EXERCISE:
Filter the entries for the word "width". Copy each line that has it.

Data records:

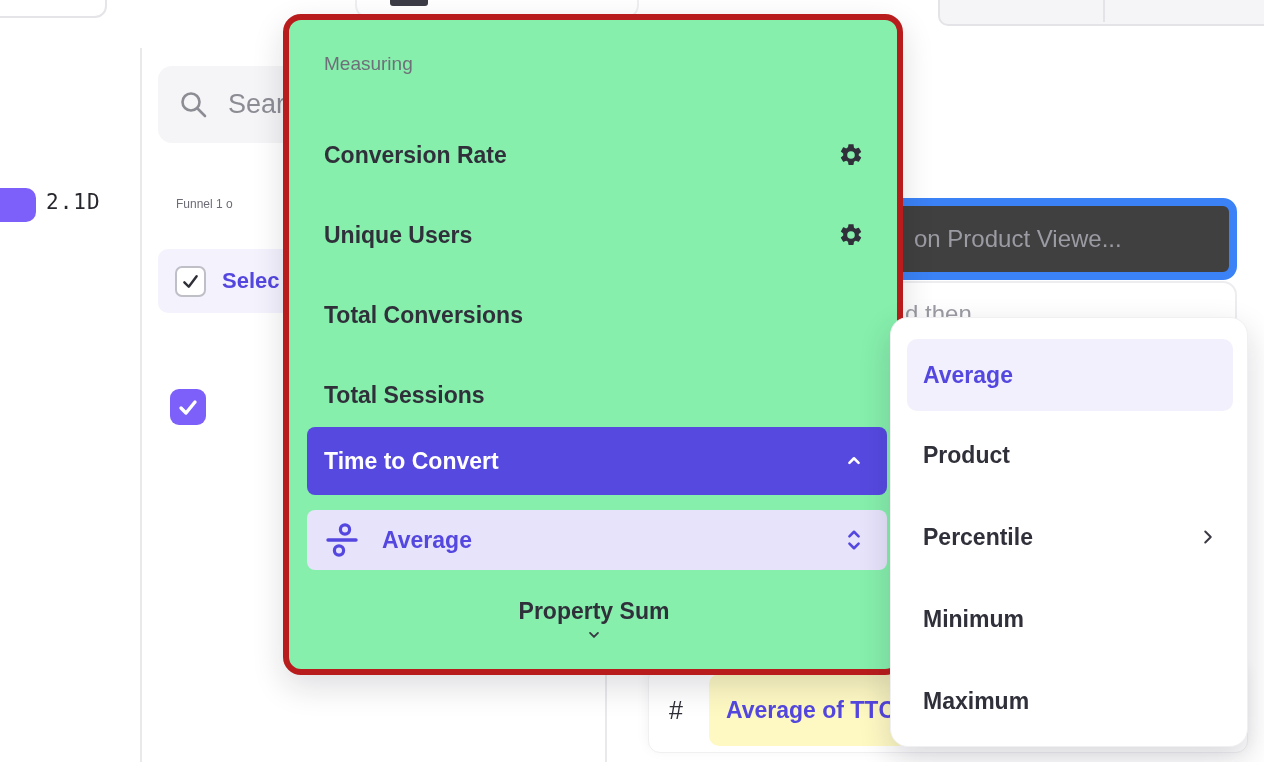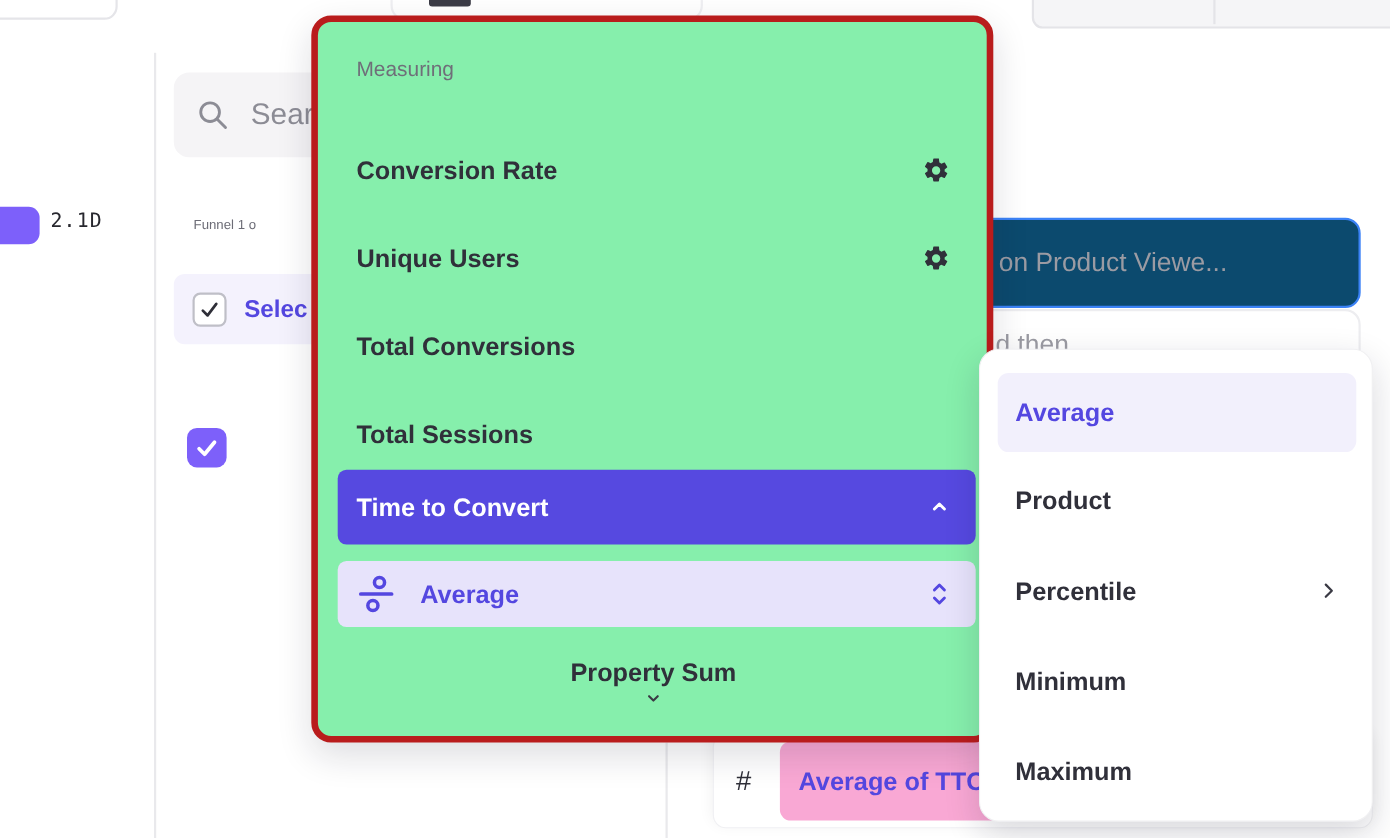--- a/index.html
+++ b/index.html
@@ -22,7 +22,7 @@
   .series-badge{left:0;top:188px;width:36px;height:34px;background:#7d60fa;
     border-radius:0 10px 10px 0;}
   .series-label{left:46px;top:190px;font-family:"DejaVu Sans Mono",monospace;
-    font-size:18px;color:#27272e;letter-spacing:1px;}
+    font-size:21px;color:#27272e;letter-spacing:1px;}
 
   .search-bar{left:158px;top:66px;width:600px;height:77px;background:#f5f4f6;border-radius:14px;
     display:flex;align-items:center;}

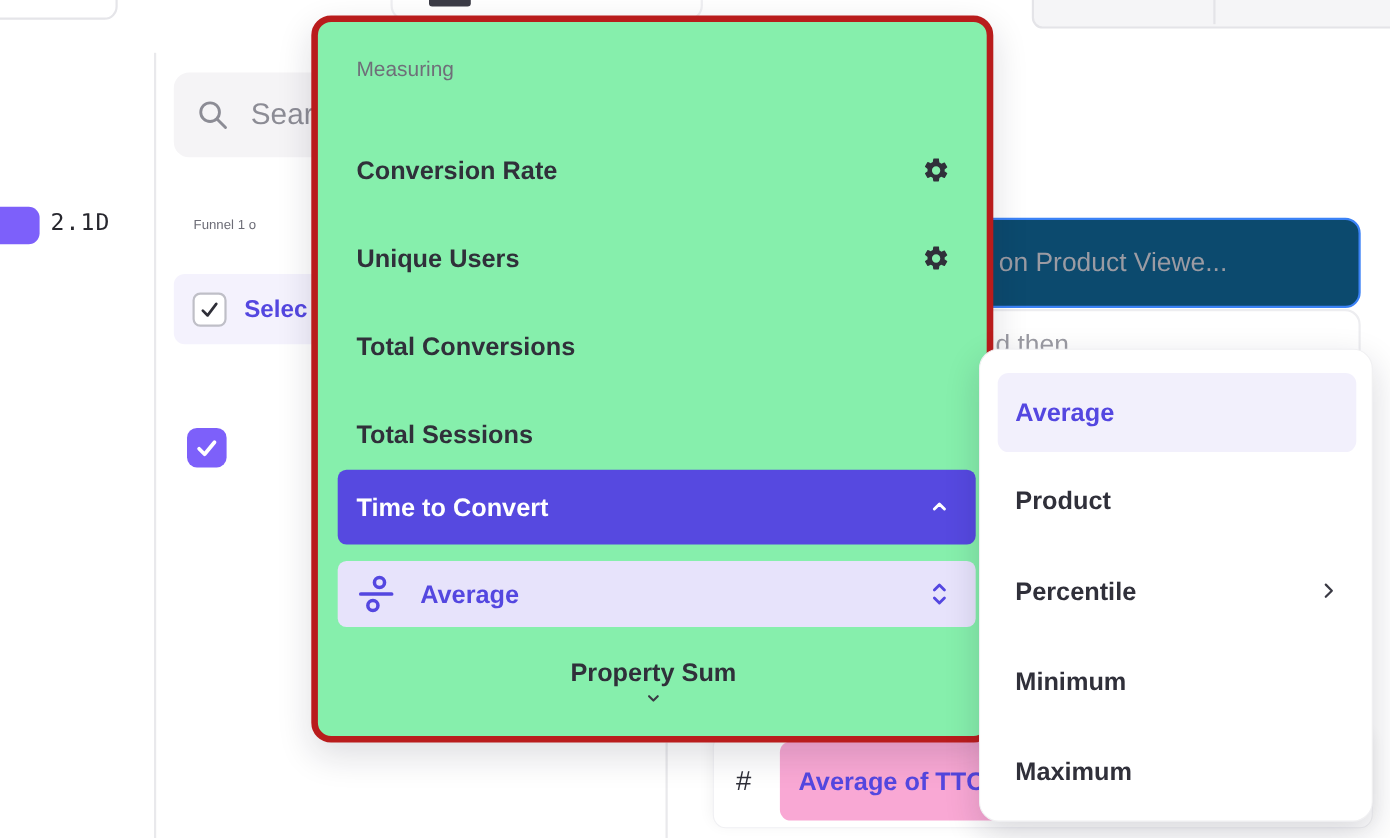--- a/index.html
+++ b/index.html
@@ -45,8 +45,8 @@
   .cbx-checked{left:170px;top:389px;width:36px;height:36px;background:#7d60fa;border-radius:9px;
     display:flex;align-items:center;justify-content:center;}
 
-  .card-products{left:660px;top:198px;width:577px;height:82px;background:#0c4a6e;
-    border:2px solid #3b82f6;border-radius:14px;box-sizing:border-box;display:flex;align-items:center;}
+  .card-products{left:660px;top:198px;width:577px;height:82px;background:#404040;
+    border:8px solid #3b82f6;border-radius:14px;box-sizing:border-box;display:flex;align-items:center;}
   .card-products span{margin-left:246px;font-size:24px;color:#9b9ba3;white-space:nowrap;}
   .card-then{left:660px;top:281px;width:577px;height:92px;background:#fff;
     border:2px solid #ededf0;border-radius:14px;box-sizing:border-box;}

YOUR SOLUTION:
   .series-badge{left:0;top:188px;width:36px;height:34px;background:#7d60fa;
   .search-bar{left:158px;top:66px;width:600px;height:77px;background:#f5f4f6;border-radius:14px;
   .cbx-checked{left:170px;top:389px;width:36px;height:36px;background:#7d60fa;border-radius:9px;
-  .card-products{left:660px;top:198px;width:577px;height:82px;background:#0c4a6e;
+  .card-products{left:660px;top:198px;width:577px;height:82px;background:#404040;
   .card-then{left:660px;top:281px;width:577px;height:92px;background:#fff;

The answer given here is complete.